WHAT YOU WILL DO ▸ Please transcribe the data exactly as shown, skipping the images.

EXTRACTED INFORMATION ▸

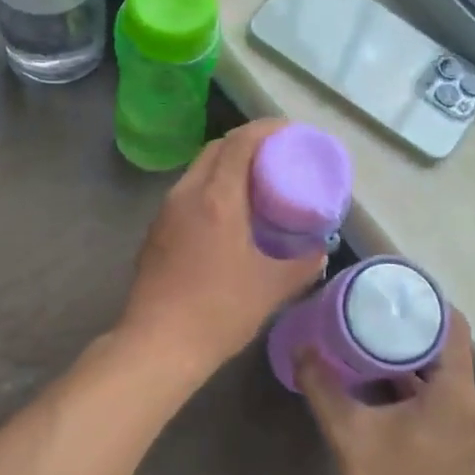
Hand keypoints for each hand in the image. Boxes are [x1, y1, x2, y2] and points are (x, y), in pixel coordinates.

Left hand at [115, 119, 325, 388]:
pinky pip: (186, 195)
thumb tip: (319, 251)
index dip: (265, 129)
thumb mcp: (272, 288)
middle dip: (245, 143)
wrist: (158, 344)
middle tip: (275, 156)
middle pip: (215, 149)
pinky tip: (225, 215)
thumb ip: (302, 264)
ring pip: (197, 171)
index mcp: (217, 198)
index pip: (239, 142)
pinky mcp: (154, 233)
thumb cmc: (219, 311)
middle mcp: (186, 195)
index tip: (289, 131)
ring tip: (253, 184)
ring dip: (224, 166)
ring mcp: (165, 213)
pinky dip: (209, 189)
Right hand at [298, 310, 474, 474]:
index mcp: (455, 395)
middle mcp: (469, 407)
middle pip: (444, 348)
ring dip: (403, 357)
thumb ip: (323, 385)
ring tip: (361, 335)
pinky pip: (433, 400)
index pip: (453, 327)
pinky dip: (406, 385)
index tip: (389, 285)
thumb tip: (301, 345)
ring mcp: (463, 431)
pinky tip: (368, 381)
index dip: (426, 301)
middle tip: (365, 306)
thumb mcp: (348, 434)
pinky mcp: (451, 449)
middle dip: (406, 327)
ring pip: (436, 376)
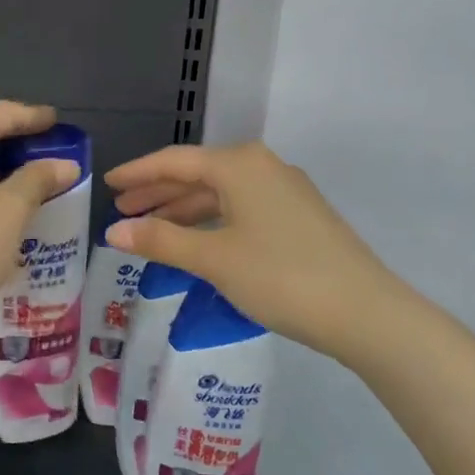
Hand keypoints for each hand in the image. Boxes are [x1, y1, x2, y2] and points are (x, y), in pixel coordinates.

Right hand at [104, 142, 417, 365]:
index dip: (137, 172)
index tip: (108, 183)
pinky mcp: (299, 216)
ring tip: (150, 229)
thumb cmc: (281, 277)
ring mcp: (285, 190)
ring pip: (220, 193)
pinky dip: (211, 220)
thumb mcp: (213, 259)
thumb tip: (112, 232)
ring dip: (183, 209)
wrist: (365, 312)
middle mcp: (262, 166)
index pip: (174, 161)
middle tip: (122, 209)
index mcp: (239, 165)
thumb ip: (161, 241)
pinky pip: (240, 208)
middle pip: (197, 174)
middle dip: (158, 192)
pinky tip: (196, 240)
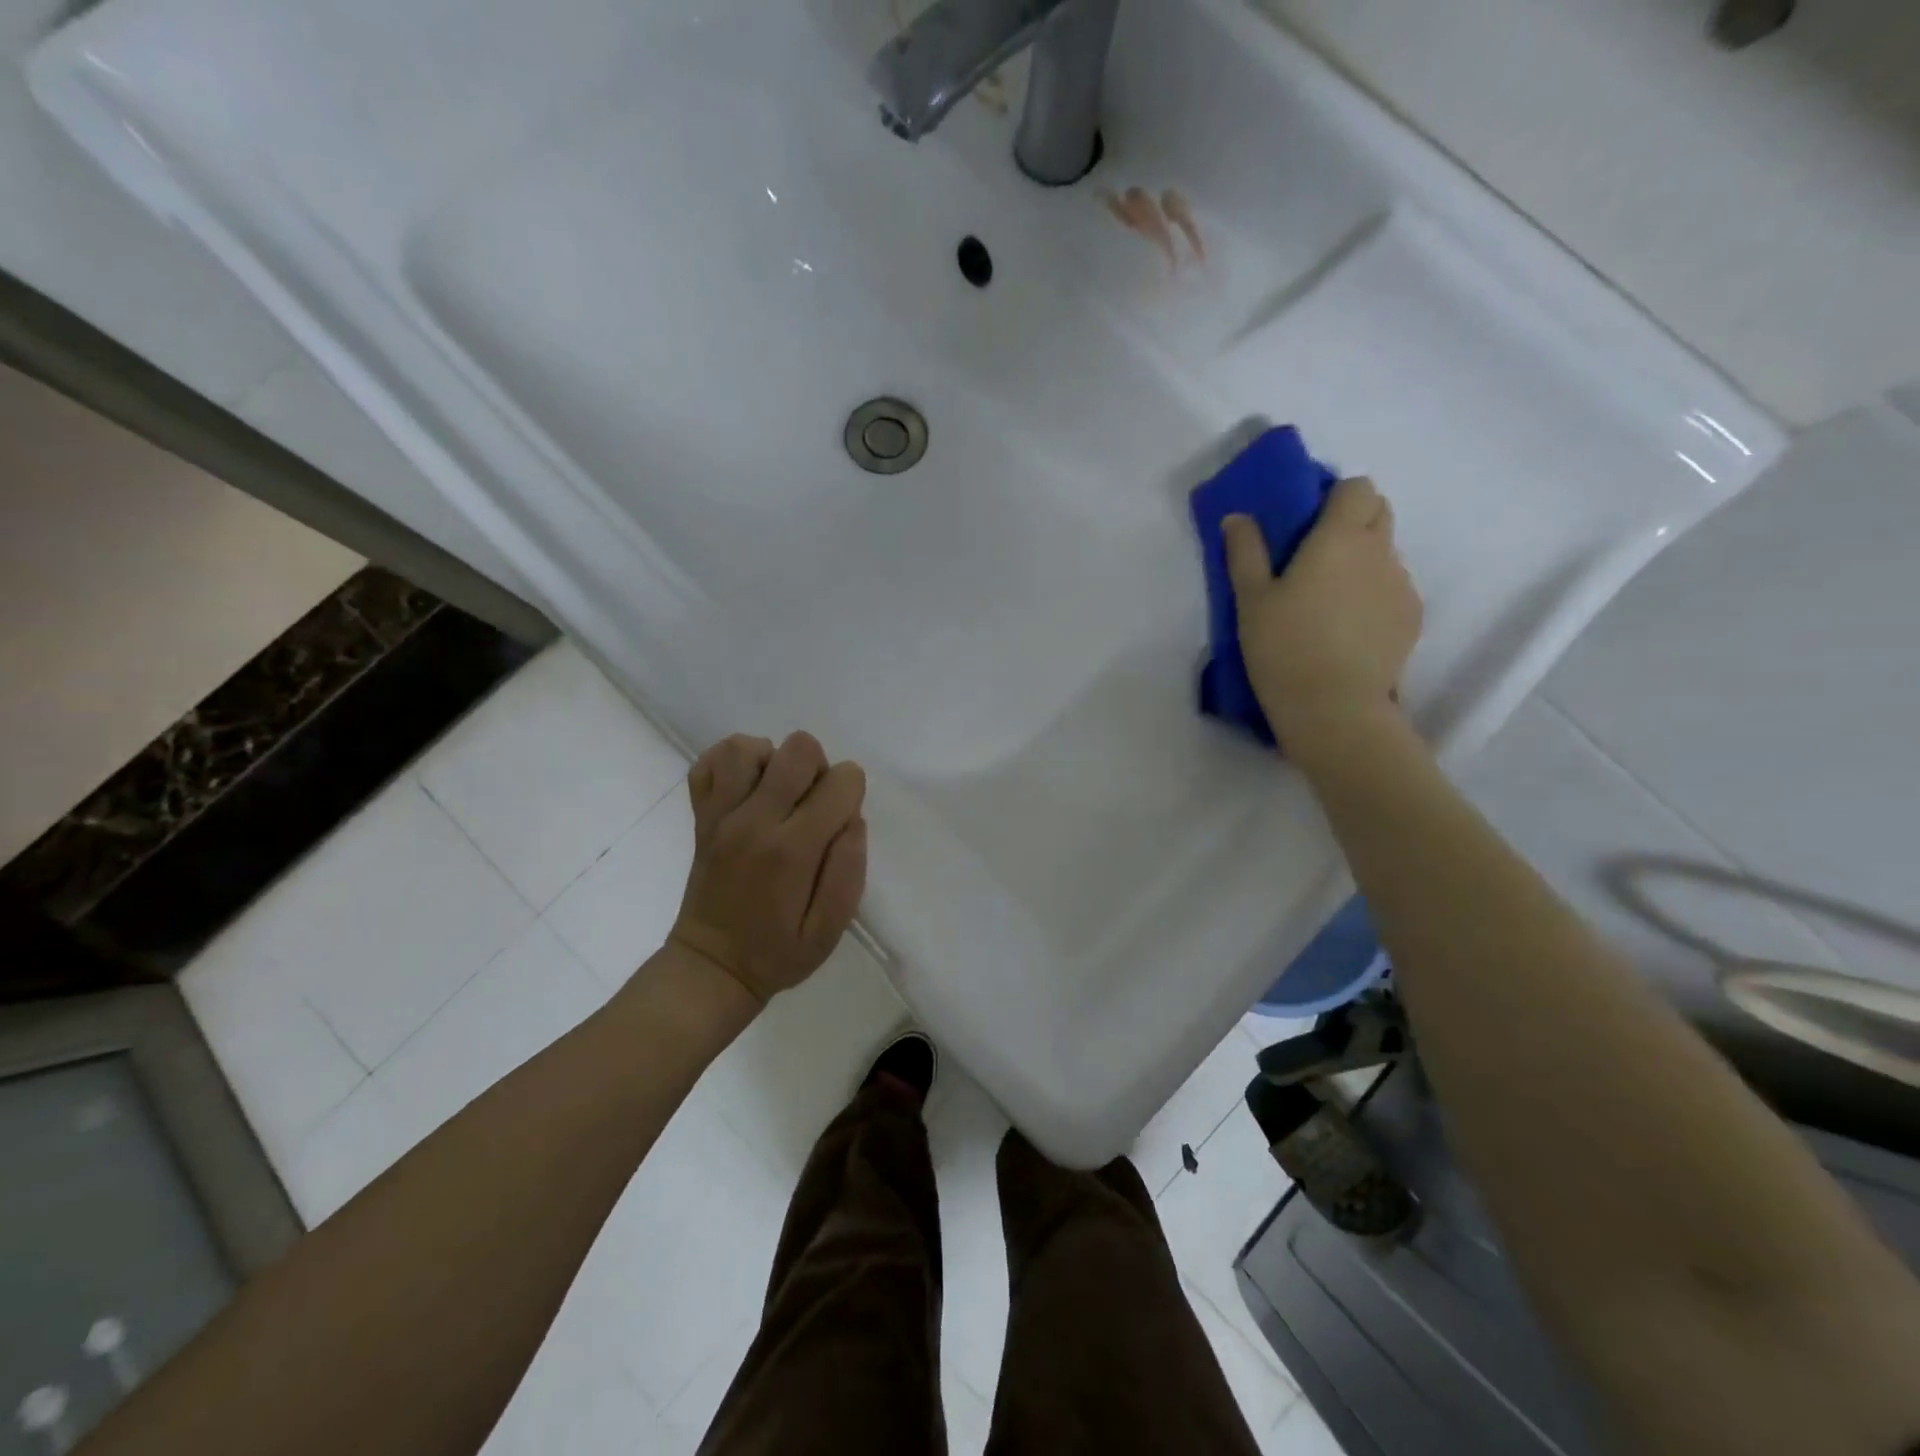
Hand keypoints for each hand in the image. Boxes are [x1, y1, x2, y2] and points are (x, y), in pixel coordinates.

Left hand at [668, 732, 867, 1002]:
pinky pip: (709, 763)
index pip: (841, 781)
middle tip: (812, 807)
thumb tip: (852, 819)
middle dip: (818, 770)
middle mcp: (754, 821)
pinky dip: (732, 763)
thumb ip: (849, 871)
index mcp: (793, 850)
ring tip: (778, 794)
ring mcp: (720, 815)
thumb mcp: (829, 930)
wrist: (710, 968)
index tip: (840, 821)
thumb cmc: (777, 953)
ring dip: (773, 761)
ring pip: (748, 747)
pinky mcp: (700, 816)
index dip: (851, 793)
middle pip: (798, 750)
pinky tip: (748, 787)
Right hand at [1223, 476, 1422, 752]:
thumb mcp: (1251, 600)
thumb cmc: (1284, 647)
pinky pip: (1394, 589)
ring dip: (1362, 562)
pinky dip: (1374, 595)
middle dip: (1352, 521)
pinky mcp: (1412, 617)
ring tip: (1330, 603)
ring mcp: (1402, 585)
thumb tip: (1238, 517)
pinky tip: (1349, 629)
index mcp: (1340, 538)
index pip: (1358, 487)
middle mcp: (1380, 551)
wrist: (1334, 707)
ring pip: (1386, 554)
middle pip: (1379, 512)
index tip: (1308, 521)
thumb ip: (1245, 552)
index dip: (1335, 497)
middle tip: (1315, 558)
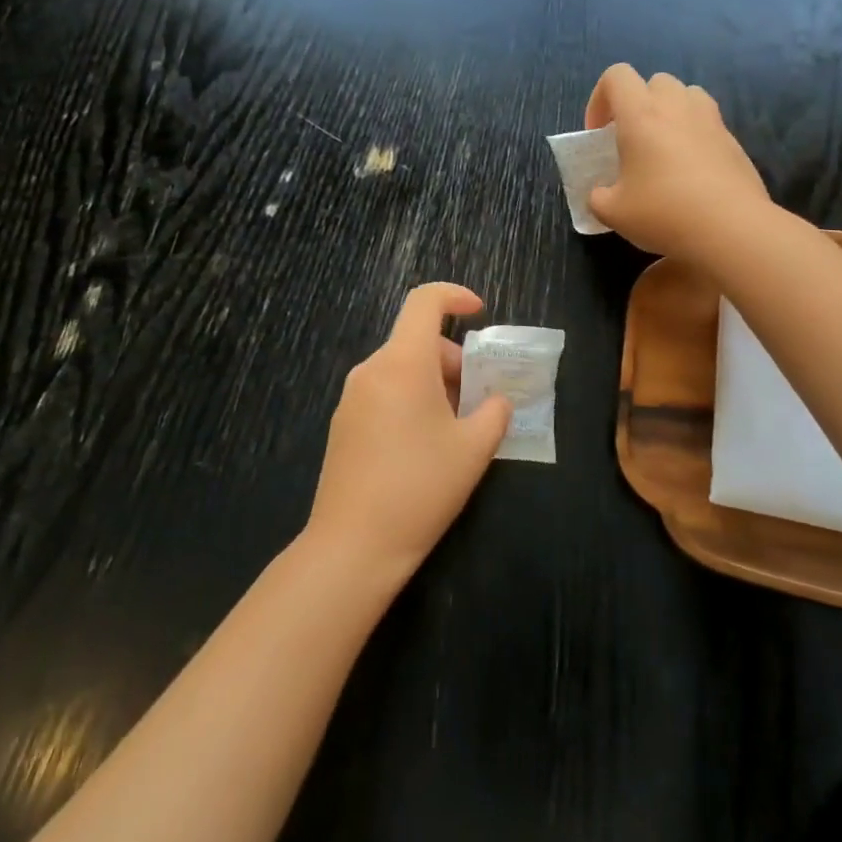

ANSWER FOR THIS EXERCISE ▸
Hand keypoints for each hand in the image. Boxes are [x1, y1, x2, y2] and points are (x, y), in pixel coordinates.

Left hand at [115, 119, 325, 388]:
pinky pip: (186, 195)
thumb tip: (319, 251)
index dip: (265, 129)
thumb mcp: (272, 288)
middle dip: (245, 143)
wrist: (158, 344)
middle tip: (275, 156)
middle pip: (215, 149)
pinky tip: (225, 215)
thumb ip: (302, 264)
ring pip: (197, 171)
index mcp: (217, 198)
index pip: (239, 142)
pinky mcp: (154, 233)
thumb cmc: (219, 311)
middle mcp: (186, 195)
index tip: (289, 131)
ring tip: (253, 184)
ring dip: (224, 166)
ring mcp: (165, 213)
pinky dip: (209, 189)
Right hand at [298, 310, 474, 474]:
index mcp: (455, 395)
middle mcp: (469, 407)
middle pip: (444, 348)
ring dip: (403, 357)
thumb ip: (323, 385)
ring tip: (361, 335)
pinky pip: (433, 400)
index pip: (453, 327)
pinky dip: (406, 385)
index tip: (389, 285)
thumb tip: (301, 345)
ring mcp: (463, 431)
pinky tip: (368, 381)
index dip: (426, 301)
middle tip: (365, 306)
thumb mcp: (348, 434)
pinky mcp: (451, 449)
middle dip: (406, 327)
ring pip: (436, 376)
Hand keypoints for each hand in the image. Boxes are [x1, y1, x2, y2] and points are (x, y), in pixel coordinates.

Right hand at [104, 142, 417, 365]:
index dip: (137, 172)
index tip: (108, 183)
pinky mcp: (299, 216)
ring tip: (150, 229)
thumb cmc: (281, 277)
ring mcp: (285, 190)
ring pip: (220, 193)
pinky dip: (211, 220)
thumb mcp: (213, 259)
thumb tip: (112, 232)
ring dip: (183, 209)
wrist: (365, 312)
middle mcp: (262, 166)
index pip: (174, 161)
middle tip: (122, 209)
index mcp: (239, 165)
thumb ip: (161, 241)
pinky pip: (240, 208)
middle pip: (197, 174)
middle dip: (158, 192)
pinky tip: (196, 240)
Hand keypoints for each hand in the image. Boxes are [x1, y1, x2, y2] and points are (x, y), in pixel coordinates.

Left hand at [668, 732, 867, 1002]:
pinky pip: (709, 763)
index pip: (841, 781)
middle tip: (812, 807)
thumb tip: (852, 819)
middle dip: (818, 770)
middle mcp: (754, 821)
pinky dip: (732, 763)
thumb ip: (849, 871)
index mcp: (793, 850)
ring tip: (778, 794)
ring mcp: (720, 815)
thumb mcp: (829, 930)
wrist: (710, 968)
index tip: (840, 821)
thumb cmc: (777, 953)
ring dip: (773, 761)
ring pip: (748, 747)
pinky mcp: (700, 816)
index dip: (851, 793)
middle pip: (798, 750)
pinky tip: (748, 787)
Right hand at [1223, 476, 1422, 752]:
thumb mcp: (1251, 600)
thumb cmc: (1284, 647)
pinky pip: (1394, 589)
ring dip: (1362, 562)
pinky dip: (1374, 595)
middle dip: (1352, 521)
pinky mcp: (1412, 617)
ring tip: (1330, 603)
ring mcp: (1402, 585)
thumb tip: (1238, 517)
pinky tip: (1349, 629)
index mcp: (1340, 538)
index pip: (1358, 487)
middle mcp: (1380, 551)
wrist: (1334, 707)
ring pip: (1386, 554)
middle pip: (1379, 512)
index tip: (1308, 521)
thumb ip: (1245, 552)
index dip: (1335, 497)
middle tip: (1315, 558)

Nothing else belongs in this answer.